In the website, http://www.linguisticsgirl.com/the-object-complement-in-english-grammar/, it is said that a noun clause can function as an object complelemt. There are three examples:
- The judges will announce the winner whoever brought the red velvet cake.
- Most critics consider one theme of the story what you wrote about in your final paragraph.
- I declare the problem that you do not want to learn about grammar.
I think in sentence 1, the clause "whoever brought the red velvet cake" serves as object clause, in sentence 2, "what you wrote about in your final paragraph" object clause, and in sentence 3, "that you do not want to learn about grammar" appositive clause.

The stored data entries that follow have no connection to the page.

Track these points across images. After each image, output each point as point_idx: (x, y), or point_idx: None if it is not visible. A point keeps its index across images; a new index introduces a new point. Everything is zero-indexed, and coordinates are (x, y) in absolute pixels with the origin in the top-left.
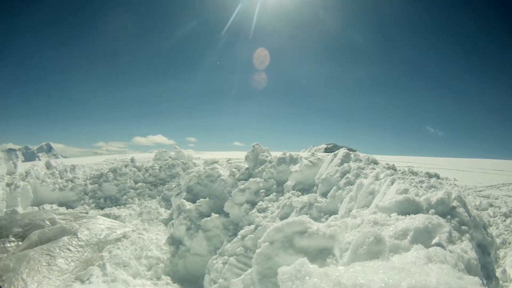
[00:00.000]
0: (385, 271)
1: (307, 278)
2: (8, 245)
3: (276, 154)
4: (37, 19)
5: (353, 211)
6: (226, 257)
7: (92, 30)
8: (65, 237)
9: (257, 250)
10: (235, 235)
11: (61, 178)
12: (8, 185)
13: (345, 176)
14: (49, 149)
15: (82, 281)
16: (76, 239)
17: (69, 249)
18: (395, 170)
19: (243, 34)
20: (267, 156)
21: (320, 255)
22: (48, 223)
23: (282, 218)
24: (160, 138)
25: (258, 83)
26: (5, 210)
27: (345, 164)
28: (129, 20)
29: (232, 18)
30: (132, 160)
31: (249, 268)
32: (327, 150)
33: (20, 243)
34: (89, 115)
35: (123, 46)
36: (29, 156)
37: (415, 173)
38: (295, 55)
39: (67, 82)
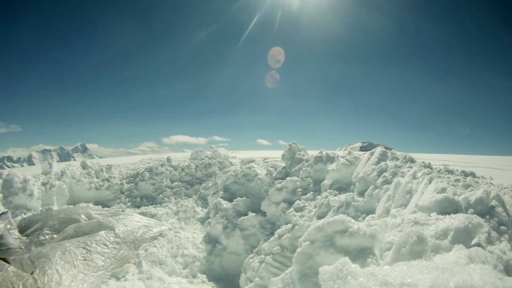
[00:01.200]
0: (430, 271)
1: (349, 277)
2: (43, 238)
3: (312, 153)
4: (70, 21)
5: (393, 210)
6: (262, 256)
7: (127, 34)
8: (102, 232)
9: (298, 249)
10: (272, 234)
11: (97, 177)
12: (43, 184)
13: (382, 175)
14: (84, 150)
15: (118, 278)
16: (113, 235)
17: (105, 245)
18: (431, 168)
19: (271, 31)
20: (303, 155)
21: (361, 254)
22: (84, 217)
23: (319, 218)
24: (184, 138)
25: (289, 82)
26: (40, 208)
27: (382, 163)
28: (159, 26)
29: (256, 19)
30: (168, 159)
31: (285, 268)
32: (362, 149)
33: (55, 236)
34: (123, 116)
35: (155, 51)
36: (64, 157)
37: (450, 172)
38: (328, 54)
39: (99, 84)
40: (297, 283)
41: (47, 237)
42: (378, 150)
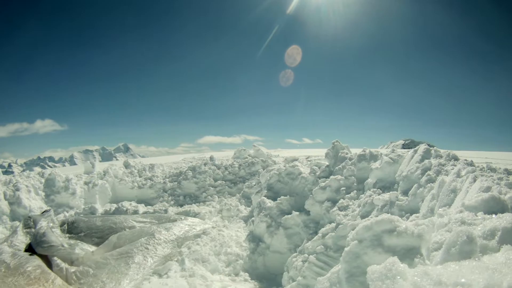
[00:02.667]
0: (481, 271)
1: (398, 277)
2: (88, 248)
3: (355, 151)
4: (114, 21)
5: (439, 210)
6: (306, 255)
7: (162, 35)
8: (143, 239)
9: (346, 248)
10: (316, 233)
11: (140, 176)
12: (86, 183)
13: (426, 173)
14: (126, 150)
15: (160, 276)
16: (154, 239)
17: (147, 248)
18: (474, 166)
19: (299, 29)
20: (347, 153)
21: (408, 254)
22: (128, 230)
23: (363, 217)
24: (217, 138)
25: (328, 80)
26: (83, 207)
27: (426, 161)
28: (194, 26)
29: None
30: (211, 158)
31: (328, 267)
32: (404, 146)
33: (97, 239)
34: (162, 117)
35: (189, 54)
36: (106, 157)
37: (493, 170)
38: (366, 51)
39: (137, 86)
40: (344, 283)
41: (90, 243)
42: (422, 147)
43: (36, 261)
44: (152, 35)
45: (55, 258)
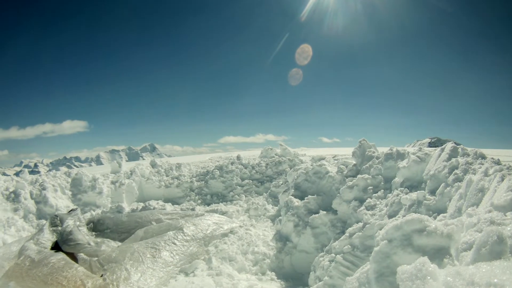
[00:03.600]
0: None
1: (428, 278)
2: (114, 244)
3: (382, 149)
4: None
5: (468, 209)
6: (332, 254)
7: (187, 37)
8: (171, 232)
9: (375, 248)
10: (343, 232)
11: (167, 176)
12: (113, 183)
13: (453, 172)
14: (153, 149)
15: (187, 274)
16: (182, 234)
17: (174, 243)
18: (501, 165)
19: (326, 26)
20: (374, 152)
21: (437, 254)
22: (154, 223)
23: (390, 216)
24: (236, 138)
25: (352, 78)
26: (110, 206)
27: (453, 159)
28: (218, 28)
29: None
30: (238, 157)
31: (355, 267)
32: (431, 145)
33: (124, 235)
34: (186, 117)
35: (212, 54)
36: (133, 156)
37: None
38: (392, 48)
39: (160, 87)
40: (374, 283)
41: (116, 239)
42: (449, 146)
43: (61, 255)
44: (177, 38)
45: (81, 254)
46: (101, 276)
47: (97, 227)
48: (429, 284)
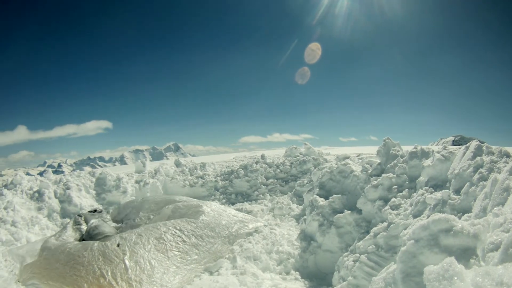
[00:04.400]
0: None
1: (455, 278)
2: (139, 220)
3: (406, 148)
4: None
5: (494, 209)
6: (357, 254)
7: (211, 40)
8: (199, 219)
9: (402, 248)
10: (367, 232)
11: (191, 175)
12: (137, 182)
13: (478, 171)
14: (177, 149)
15: (211, 273)
16: (208, 229)
17: (201, 237)
18: None
19: (349, 25)
20: (398, 151)
21: (464, 255)
22: (182, 203)
23: (415, 216)
24: (255, 138)
25: (373, 76)
26: None
27: (478, 158)
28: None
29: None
30: (263, 156)
31: (379, 267)
32: (454, 143)
33: (152, 216)
34: (208, 117)
35: (233, 56)
36: (157, 156)
37: None
38: (415, 45)
39: (182, 87)
40: (400, 283)
41: (143, 218)
42: (473, 144)
43: (78, 242)
44: (199, 40)
45: (108, 244)
46: (118, 245)
47: (122, 213)
48: (456, 284)
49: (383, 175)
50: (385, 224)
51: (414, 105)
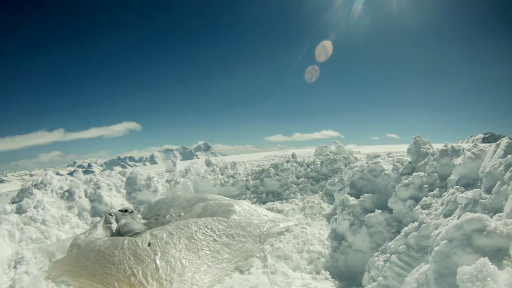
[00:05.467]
0: None
1: (489, 279)
2: (169, 217)
3: (436, 146)
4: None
5: None
6: (387, 254)
7: (236, 42)
8: (230, 218)
9: (435, 248)
10: (398, 232)
11: (222, 174)
12: (167, 181)
13: (510, 169)
14: (207, 148)
15: (241, 272)
16: (239, 228)
17: (232, 236)
18: None
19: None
20: (429, 149)
21: (497, 255)
22: (213, 201)
23: (445, 216)
24: (278, 137)
25: (401, 74)
26: None
27: (509, 156)
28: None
29: None
30: (293, 155)
31: (410, 268)
32: (484, 140)
33: (183, 213)
34: (235, 116)
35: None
36: (187, 155)
37: None
38: (442, 40)
39: (211, 88)
40: (433, 284)
41: (174, 215)
42: (504, 141)
43: (108, 238)
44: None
45: (138, 241)
46: (149, 245)
47: (153, 211)
48: (490, 285)
49: (414, 173)
50: (416, 223)
51: (442, 102)
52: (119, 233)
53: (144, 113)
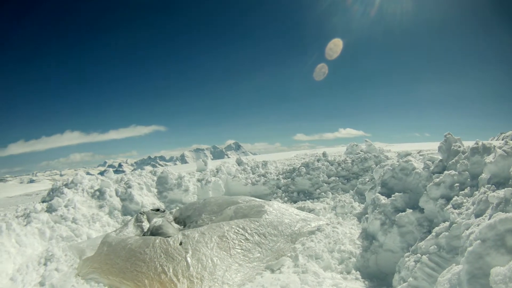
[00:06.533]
0: None
1: None
2: (201, 222)
3: (467, 143)
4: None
5: None
6: (418, 255)
7: (279, 42)
8: (262, 218)
9: (469, 248)
10: (429, 232)
11: (253, 173)
12: (199, 180)
13: None
14: (238, 147)
15: (272, 271)
16: (271, 227)
17: (264, 235)
18: None
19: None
20: (459, 147)
21: None
22: (244, 203)
23: (477, 216)
24: (300, 136)
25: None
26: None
27: None
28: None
29: None
30: (324, 154)
31: (440, 269)
32: None
33: (214, 218)
34: (264, 116)
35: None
36: (218, 155)
37: None
38: (468, 41)
39: (238, 87)
40: (466, 285)
41: (205, 220)
42: None
43: (139, 237)
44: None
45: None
46: (180, 243)
47: (185, 215)
48: None
49: (445, 172)
50: (447, 223)
51: (472, 98)
52: (151, 234)
53: (173, 113)
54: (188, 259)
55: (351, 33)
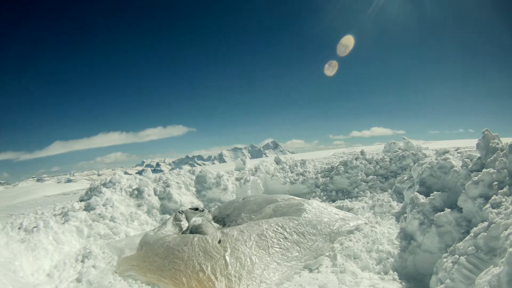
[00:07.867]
0: None
1: None
2: (240, 220)
3: (505, 140)
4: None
5: None
6: (456, 256)
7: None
8: (302, 216)
9: (509, 249)
10: (467, 232)
11: (292, 172)
12: (237, 179)
13: None
14: (275, 146)
15: (311, 270)
16: (310, 226)
17: (303, 234)
18: None
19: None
20: (497, 144)
21: None
22: (284, 202)
23: None
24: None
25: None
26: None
27: None
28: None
29: None
30: (362, 152)
31: (478, 271)
32: None
33: (253, 216)
34: (301, 115)
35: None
36: (256, 153)
37: None
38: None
39: (277, 87)
40: (506, 287)
41: (245, 219)
42: None
43: (177, 235)
44: (299, 45)
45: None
46: (219, 242)
47: (224, 213)
48: None
49: (484, 170)
50: (486, 224)
51: (508, 93)
52: (191, 233)
53: (211, 113)
54: (227, 257)
55: (383, 34)
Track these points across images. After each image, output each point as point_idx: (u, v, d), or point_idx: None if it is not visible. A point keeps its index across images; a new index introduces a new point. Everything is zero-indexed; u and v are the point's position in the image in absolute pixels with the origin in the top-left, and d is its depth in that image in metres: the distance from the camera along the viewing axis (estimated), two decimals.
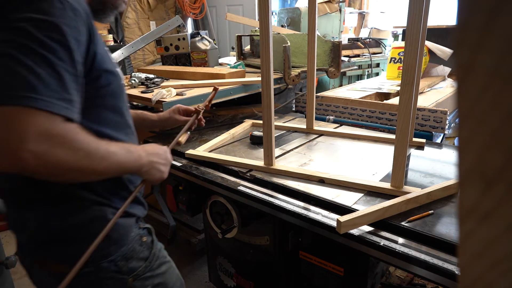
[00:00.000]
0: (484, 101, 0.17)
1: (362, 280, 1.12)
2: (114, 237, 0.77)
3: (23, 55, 0.55)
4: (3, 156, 0.53)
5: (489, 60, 0.17)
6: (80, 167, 0.61)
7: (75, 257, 0.68)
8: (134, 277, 0.82)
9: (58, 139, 0.57)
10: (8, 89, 0.54)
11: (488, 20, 0.16)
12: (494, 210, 0.19)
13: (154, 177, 0.81)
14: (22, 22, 0.56)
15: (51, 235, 0.74)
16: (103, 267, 0.77)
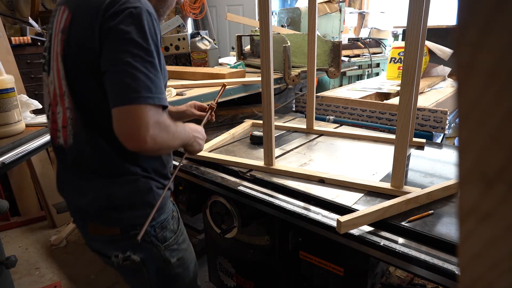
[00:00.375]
0: (484, 101, 0.17)
1: (362, 280, 1.12)
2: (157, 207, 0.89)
3: (137, 63, 0.71)
4: (134, 140, 0.71)
5: (489, 60, 0.17)
6: (170, 145, 0.81)
7: (124, 221, 0.86)
8: (165, 246, 0.95)
9: (163, 125, 0.75)
10: (133, 92, 0.70)
11: (488, 20, 0.16)
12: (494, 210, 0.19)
13: (195, 149, 1.00)
14: (131, 34, 0.71)
15: (106, 203, 0.86)
16: (146, 231, 0.88)
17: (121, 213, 0.87)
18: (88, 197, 0.86)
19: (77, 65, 0.79)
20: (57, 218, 2.54)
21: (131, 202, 0.87)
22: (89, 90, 0.79)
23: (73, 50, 0.78)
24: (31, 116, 1.52)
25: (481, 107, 0.18)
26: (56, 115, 0.85)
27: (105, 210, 0.87)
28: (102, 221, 0.89)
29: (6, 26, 2.49)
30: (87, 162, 0.85)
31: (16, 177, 2.52)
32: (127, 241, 0.89)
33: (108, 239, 0.90)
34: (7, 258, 1.22)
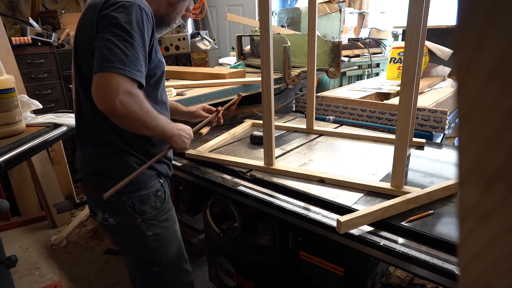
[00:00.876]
0: (484, 101, 0.17)
1: (362, 280, 1.12)
2: (134, 180, 0.98)
3: (118, 41, 0.84)
4: (104, 102, 0.83)
5: (489, 60, 0.17)
6: (141, 119, 0.89)
7: (104, 186, 0.93)
8: (142, 218, 1.05)
9: (134, 97, 0.85)
10: (108, 62, 0.82)
11: (488, 20, 0.16)
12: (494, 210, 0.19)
13: (179, 145, 1.08)
14: (118, 19, 0.85)
15: (90, 168, 1.03)
16: (122, 200, 1.02)
17: (101, 179, 1.01)
18: (80, 162, 1.05)
19: (82, 49, 0.95)
20: (58, 218, 2.54)
21: (111, 172, 1.01)
22: (89, 72, 0.90)
23: (80, 37, 0.96)
24: (32, 116, 1.52)
25: (481, 107, 0.18)
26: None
27: (90, 175, 1.03)
28: (89, 184, 1.05)
29: (7, 26, 2.49)
30: (84, 131, 1.02)
31: (17, 177, 2.52)
32: (107, 204, 1.03)
33: (95, 199, 1.06)
34: (8, 258, 1.22)
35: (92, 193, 1.05)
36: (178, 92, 1.55)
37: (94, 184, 1.03)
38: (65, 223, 2.57)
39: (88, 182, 1.05)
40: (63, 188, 2.60)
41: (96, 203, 1.06)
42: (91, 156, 1.02)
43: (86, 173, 1.04)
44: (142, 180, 1.04)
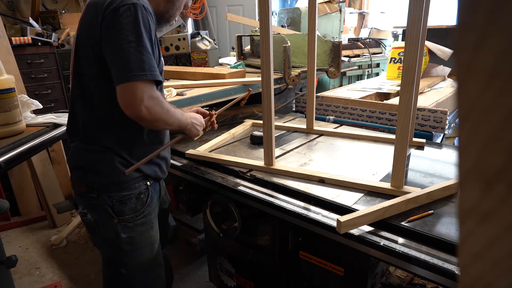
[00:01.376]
0: (484, 101, 0.17)
1: (362, 280, 1.12)
2: (116, 180, 1.02)
3: (131, 48, 0.86)
4: (132, 110, 0.88)
5: (489, 60, 0.17)
6: (164, 119, 0.95)
7: (86, 182, 1.02)
8: (119, 219, 1.05)
9: (156, 99, 0.91)
10: (129, 71, 0.86)
11: (488, 20, 0.16)
12: (494, 210, 0.19)
13: (192, 133, 1.15)
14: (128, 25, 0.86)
15: (75, 162, 1.05)
16: (103, 198, 1.03)
17: (84, 174, 1.03)
18: (69, 155, 1.08)
19: (83, 48, 0.95)
20: (58, 218, 2.54)
21: (93, 167, 1.02)
22: (88, 71, 0.95)
23: (81, 36, 0.95)
24: (32, 116, 1.52)
25: (481, 107, 0.18)
26: None
27: (75, 168, 1.06)
28: (74, 176, 1.06)
29: (7, 26, 2.49)
30: (75, 127, 1.04)
31: (17, 177, 2.52)
32: (86, 200, 1.05)
33: (78, 193, 1.07)
34: (8, 258, 1.22)
35: (76, 185, 1.07)
36: (178, 92, 1.55)
37: (77, 176, 1.05)
38: (65, 223, 2.57)
39: (73, 175, 1.07)
40: (63, 188, 2.60)
41: (79, 196, 1.08)
42: (78, 151, 1.04)
43: (71, 166, 1.07)
44: (125, 180, 1.04)
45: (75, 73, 0.99)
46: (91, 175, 1.02)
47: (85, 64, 0.95)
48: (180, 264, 2.09)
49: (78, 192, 1.07)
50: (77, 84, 0.99)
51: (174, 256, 2.14)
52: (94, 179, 1.02)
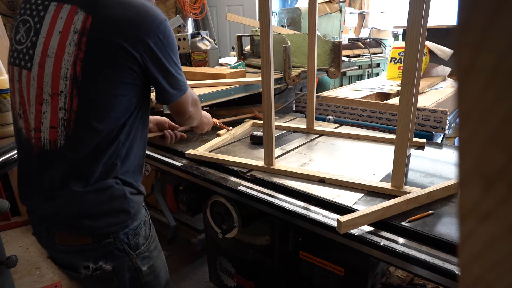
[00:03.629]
0: (485, 101, 0.17)
1: (363, 280, 1.12)
2: (131, 212, 0.90)
3: (176, 67, 0.91)
4: (183, 114, 1.01)
5: (490, 60, 0.17)
6: (198, 117, 1.12)
7: (97, 229, 0.85)
8: (137, 254, 0.94)
9: (196, 103, 1.06)
10: (181, 86, 0.94)
11: (488, 20, 0.16)
12: (495, 210, 0.19)
13: (201, 130, 1.34)
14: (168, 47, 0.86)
15: (78, 209, 0.84)
16: (120, 239, 0.89)
17: (95, 221, 0.85)
18: (58, 204, 0.84)
19: (98, 69, 0.80)
20: None
21: (105, 209, 0.86)
22: (97, 95, 0.80)
23: (99, 53, 0.79)
24: None
25: (481, 107, 0.18)
26: (38, 115, 0.81)
27: (77, 218, 0.84)
28: (73, 230, 0.86)
29: (7, 26, 2.49)
30: (70, 164, 0.83)
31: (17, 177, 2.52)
32: (99, 250, 0.87)
33: (78, 249, 0.87)
34: (8, 257, 1.22)
35: (75, 241, 0.87)
36: None
37: (81, 227, 0.85)
38: None
39: (70, 229, 0.87)
40: None
41: (80, 253, 0.87)
42: (77, 195, 0.83)
43: (68, 218, 0.85)
44: (137, 209, 0.93)
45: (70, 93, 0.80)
46: (107, 218, 0.86)
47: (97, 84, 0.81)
48: (180, 264, 2.09)
49: (80, 249, 0.87)
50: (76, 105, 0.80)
51: (174, 256, 2.14)
52: (109, 222, 0.86)
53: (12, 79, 0.85)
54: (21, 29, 0.83)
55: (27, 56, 0.81)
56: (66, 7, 0.79)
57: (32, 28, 0.81)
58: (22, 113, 0.85)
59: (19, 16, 0.84)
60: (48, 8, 0.81)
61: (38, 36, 0.80)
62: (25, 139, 0.86)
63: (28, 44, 0.81)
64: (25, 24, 0.82)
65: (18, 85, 0.84)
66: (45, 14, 0.80)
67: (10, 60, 0.85)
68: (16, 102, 0.86)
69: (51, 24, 0.80)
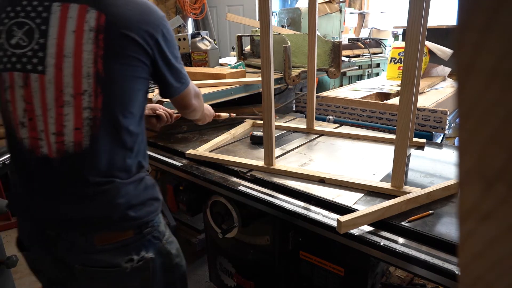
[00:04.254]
0: (485, 101, 0.17)
1: (362, 280, 1.12)
2: (160, 199, 0.95)
3: (177, 63, 0.93)
4: (187, 107, 1.06)
5: (490, 60, 0.17)
6: (202, 110, 1.21)
7: (139, 220, 0.87)
8: (165, 239, 0.98)
9: (198, 96, 1.10)
10: (184, 79, 0.97)
11: (488, 20, 0.16)
12: (494, 210, 0.19)
13: (203, 121, 1.40)
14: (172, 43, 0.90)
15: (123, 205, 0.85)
16: (155, 227, 0.93)
17: (136, 213, 0.86)
18: (98, 207, 0.83)
19: (118, 65, 0.80)
20: None
21: (144, 199, 0.89)
22: (119, 90, 0.81)
23: (117, 49, 0.79)
24: None
25: (481, 107, 0.18)
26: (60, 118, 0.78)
27: (121, 214, 0.84)
28: (115, 227, 0.85)
29: None
30: (101, 165, 0.82)
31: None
32: (140, 241, 0.89)
33: (119, 245, 0.86)
34: (8, 257, 1.22)
35: (117, 237, 0.86)
36: None
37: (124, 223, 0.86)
38: None
39: (111, 226, 0.85)
40: None
41: (121, 248, 0.87)
42: (119, 191, 0.84)
43: (120, 212, 0.85)
44: (159, 195, 0.96)
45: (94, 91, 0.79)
46: (145, 208, 0.88)
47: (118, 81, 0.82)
48: None
49: (121, 244, 0.86)
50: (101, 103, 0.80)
51: None
52: (148, 211, 0.89)
53: (11, 85, 0.78)
54: (16, 32, 0.78)
55: (35, 59, 0.77)
56: (74, 6, 0.77)
57: (35, 30, 0.77)
58: (28, 121, 0.79)
59: (7, 20, 0.78)
60: (51, 9, 0.77)
61: (47, 37, 0.77)
62: (27, 150, 0.80)
63: (34, 46, 0.77)
64: (22, 26, 0.77)
65: (23, 91, 0.78)
66: (49, 15, 0.77)
67: (6, 66, 0.78)
68: (17, 110, 0.79)
69: (60, 24, 0.77)
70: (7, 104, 0.80)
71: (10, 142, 0.84)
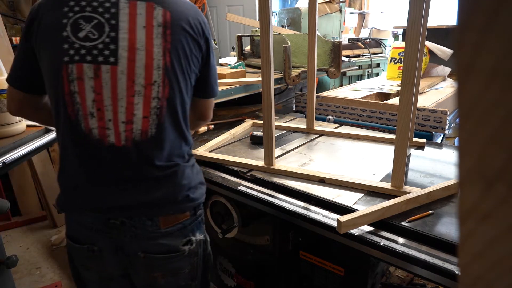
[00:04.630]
0: (485, 101, 0.17)
1: (362, 280, 1.12)
2: (205, 184, 1.01)
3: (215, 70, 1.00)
4: (207, 116, 1.06)
5: (490, 60, 0.17)
6: None
7: (196, 201, 0.93)
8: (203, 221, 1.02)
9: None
10: (217, 86, 1.03)
11: (488, 20, 0.16)
12: (494, 210, 0.19)
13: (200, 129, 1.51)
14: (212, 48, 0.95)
15: (186, 187, 0.91)
16: (202, 209, 0.99)
17: (194, 194, 0.93)
18: (165, 189, 0.88)
19: (181, 59, 0.87)
20: (58, 218, 2.54)
21: (197, 182, 0.96)
22: (180, 82, 0.88)
23: (180, 44, 0.86)
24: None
25: (481, 107, 0.18)
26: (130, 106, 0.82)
27: (184, 195, 0.90)
28: (178, 208, 0.90)
29: (7, 27, 2.49)
30: (165, 151, 0.87)
31: (17, 177, 2.52)
32: (194, 223, 0.95)
33: (179, 227, 0.91)
34: (8, 257, 1.22)
35: (178, 219, 0.91)
36: None
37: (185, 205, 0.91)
38: None
39: (174, 208, 0.90)
40: None
41: (181, 230, 0.92)
42: (182, 175, 0.90)
43: (177, 198, 0.89)
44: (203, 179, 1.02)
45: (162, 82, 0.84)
46: (199, 190, 0.95)
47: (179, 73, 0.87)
48: None
49: (181, 227, 0.91)
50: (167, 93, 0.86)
51: None
52: (200, 193, 0.96)
53: (80, 77, 0.79)
54: (84, 26, 0.80)
55: (106, 51, 0.80)
56: (141, 4, 0.82)
57: (105, 24, 0.80)
58: (97, 111, 0.81)
59: (72, 14, 0.80)
60: (119, 5, 0.81)
61: (117, 31, 0.80)
62: (96, 139, 0.82)
63: (105, 39, 0.80)
64: (90, 20, 0.80)
65: (93, 82, 0.80)
66: (118, 11, 0.81)
67: (73, 58, 0.79)
68: (86, 100, 0.80)
69: (130, 20, 0.81)
70: (74, 95, 0.80)
71: (73, 133, 0.83)
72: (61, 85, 0.80)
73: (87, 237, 0.89)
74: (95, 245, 0.89)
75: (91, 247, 0.89)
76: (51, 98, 0.84)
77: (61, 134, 0.85)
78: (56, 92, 0.81)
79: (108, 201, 0.86)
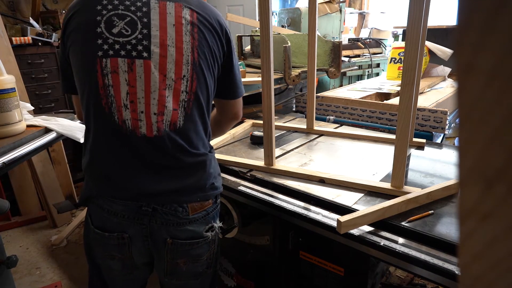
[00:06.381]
0: (485, 101, 0.17)
1: (362, 280, 1.12)
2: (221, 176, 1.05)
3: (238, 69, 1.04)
4: (237, 116, 1.11)
5: (490, 60, 0.17)
6: None
7: (217, 189, 0.98)
8: None
9: None
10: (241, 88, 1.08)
11: (488, 20, 0.16)
12: (495, 210, 0.19)
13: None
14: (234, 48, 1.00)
15: (211, 175, 0.96)
16: (219, 199, 1.02)
17: (217, 182, 0.98)
18: (195, 177, 0.92)
19: (207, 56, 0.92)
20: (58, 218, 2.54)
21: (218, 172, 1.01)
22: (205, 77, 0.92)
23: (205, 42, 0.91)
24: (31, 117, 1.52)
25: (481, 107, 0.18)
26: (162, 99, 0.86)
27: (210, 182, 0.95)
28: (204, 196, 0.94)
29: (7, 27, 2.49)
30: (192, 142, 0.91)
31: (17, 177, 2.52)
32: (214, 210, 0.99)
33: (203, 214, 0.95)
34: (8, 257, 1.22)
35: (203, 206, 0.95)
36: None
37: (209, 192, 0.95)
38: (66, 223, 2.57)
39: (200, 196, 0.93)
40: (63, 188, 2.60)
41: (204, 217, 0.95)
42: (207, 164, 0.94)
43: (204, 185, 0.94)
44: None
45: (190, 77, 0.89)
46: (218, 179, 1.00)
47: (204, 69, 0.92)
48: None
49: (204, 214, 0.95)
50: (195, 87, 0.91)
51: None
52: (220, 182, 1.01)
53: (115, 70, 0.84)
54: (117, 22, 0.85)
55: (139, 46, 0.84)
56: (170, 4, 0.88)
57: (138, 22, 0.85)
58: (130, 103, 0.85)
59: (105, 11, 0.85)
60: (150, 5, 0.87)
61: (150, 28, 0.85)
62: (130, 130, 0.86)
63: (138, 36, 0.85)
64: (123, 18, 0.85)
65: (127, 75, 0.84)
66: (150, 10, 0.86)
67: (107, 53, 0.83)
68: (120, 93, 0.84)
69: (161, 18, 0.86)
70: (108, 88, 0.84)
71: (106, 125, 0.86)
72: (94, 78, 0.83)
73: (118, 225, 0.91)
74: (125, 232, 0.91)
75: (120, 235, 0.91)
76: (82, 92, 0.87)
77: (92, 126, 0.88)
78: (89, 86, 0.85)
79: (141, 188, 0.89)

My explanation is as follows:
In sentence 1, the original word order is "The judges will announce whoever brought the red velvet cake the winner" in which "whoever brought the red velvet cake " serves as the direct object and "the winner" serves as the object complement. Since the object complement is a lot shorter than the direct object, so the word order is changed into "announce the winner whoever brought the red velvet cake" to keep its balance. So the clause "whoever brought the red velvet cake" serves as the object clause rather than object complement clause.
The rule that caused sentence 1 to change word order also applies to sentence 2.
Am I right? I think there is no object complement clause and the noun clause has only four subsets: object clause, subject clause, appositive clause and subject complement clause.